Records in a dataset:
■ ■ ■
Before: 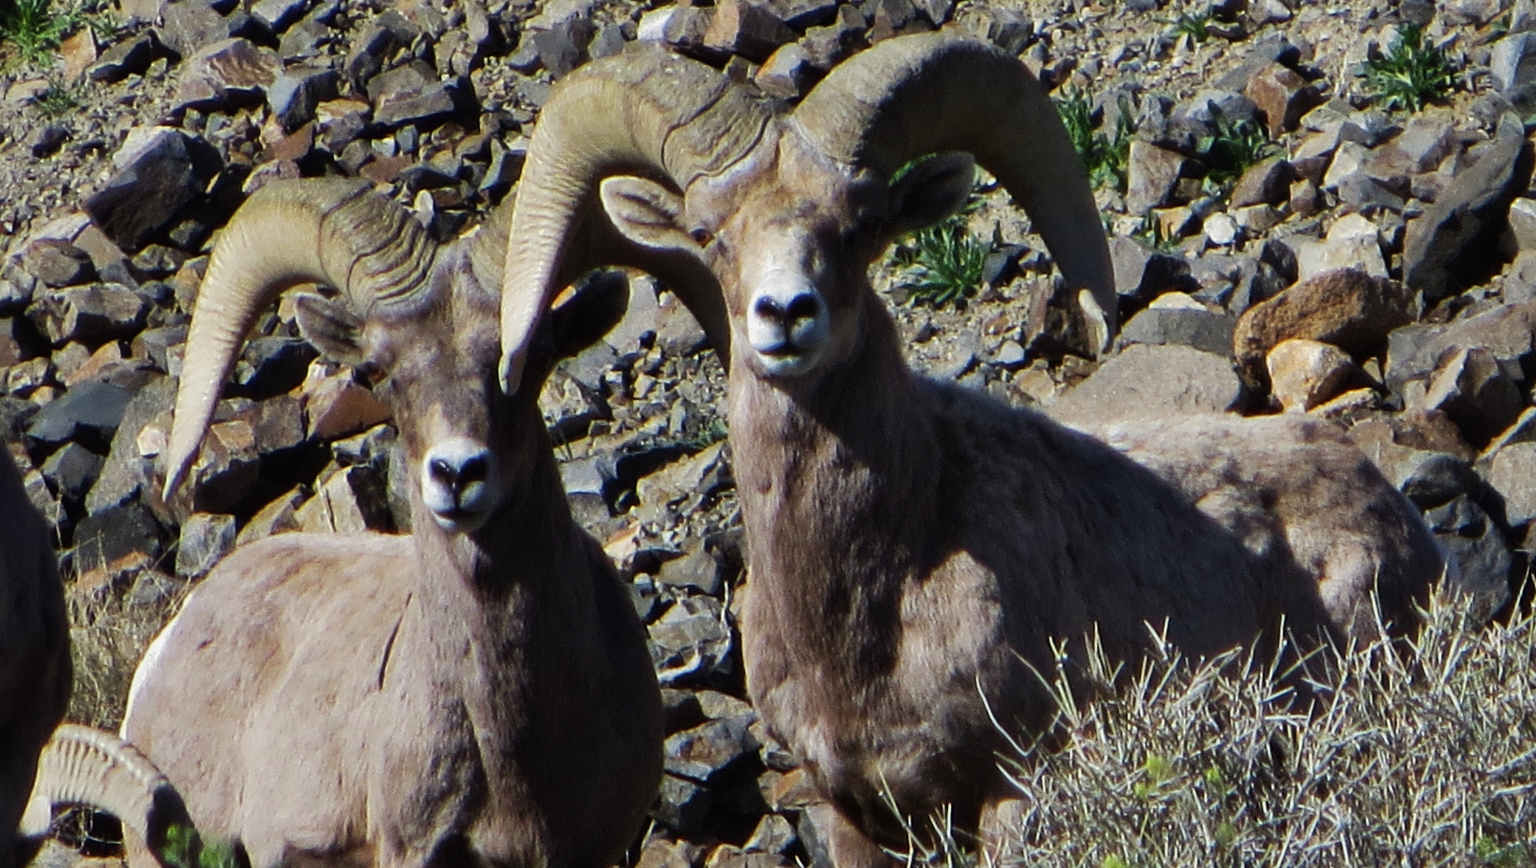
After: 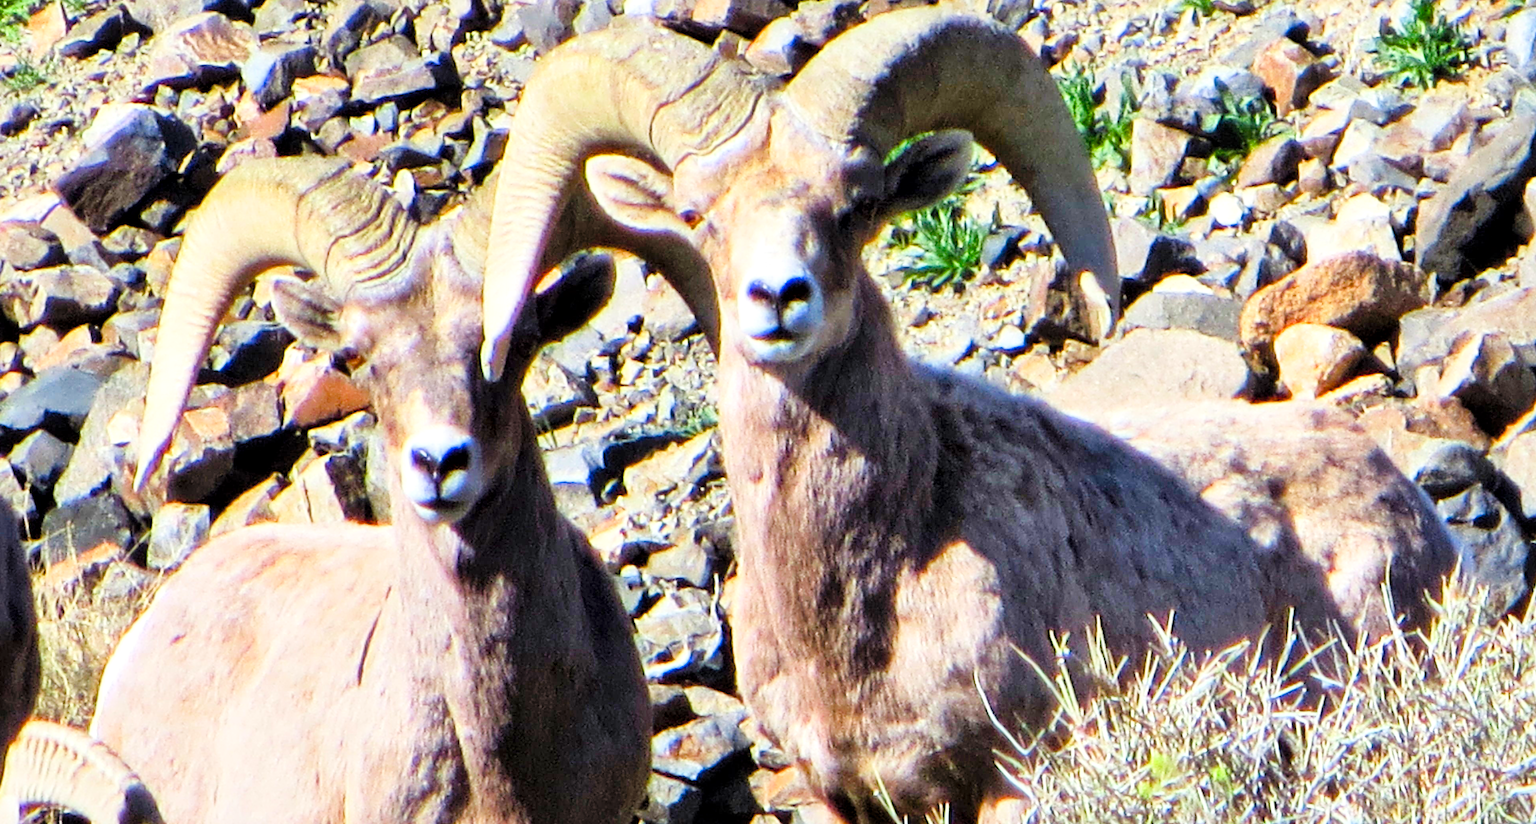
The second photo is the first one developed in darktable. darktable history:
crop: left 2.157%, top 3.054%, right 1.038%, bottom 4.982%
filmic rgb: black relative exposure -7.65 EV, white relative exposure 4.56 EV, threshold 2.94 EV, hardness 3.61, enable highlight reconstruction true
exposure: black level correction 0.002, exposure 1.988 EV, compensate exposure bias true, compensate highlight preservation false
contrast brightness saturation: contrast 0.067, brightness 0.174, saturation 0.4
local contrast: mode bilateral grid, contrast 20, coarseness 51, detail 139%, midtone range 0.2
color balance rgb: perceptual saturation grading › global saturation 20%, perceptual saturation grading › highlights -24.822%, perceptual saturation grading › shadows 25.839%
■ ■ ■
Aim: Put the lines above into a JSON list of strings, one string per line, skipping any blank lines. Leave the pictures out of your answer.

Exercise response:
[
  "Before: ",
  "After: ",
  "The second photo is the first one developed in darktable. darktable history:",
  "crop: left 2.157%, top 3.054%, right 1.038%, bottom 4.982%",
  "filmic rgb: black relative exposure -7.65 EV, white relative exposure 4.56 EV, threshold 2.94 EV, hardness 3.61, enable highlight reconstruction true",
  "exposure: black level correction 0.002, exposure 1.988 EV, compensate exposure bias true, compensate highlight preservation false",
  "contrast brightness saturation: contrast 0.067, brightness 0.174, saturation 0.4",
  "local contrast: mode bilateral grid, contrast 20, coarseness 51, detail 139%, midtone range 0.2",
  "color balance rgb: perceptual saturation grading › global saturation 20%, perceptual saturation grading › highlights -24.822%, perceptual saturation grading › shadows 25.839%"
]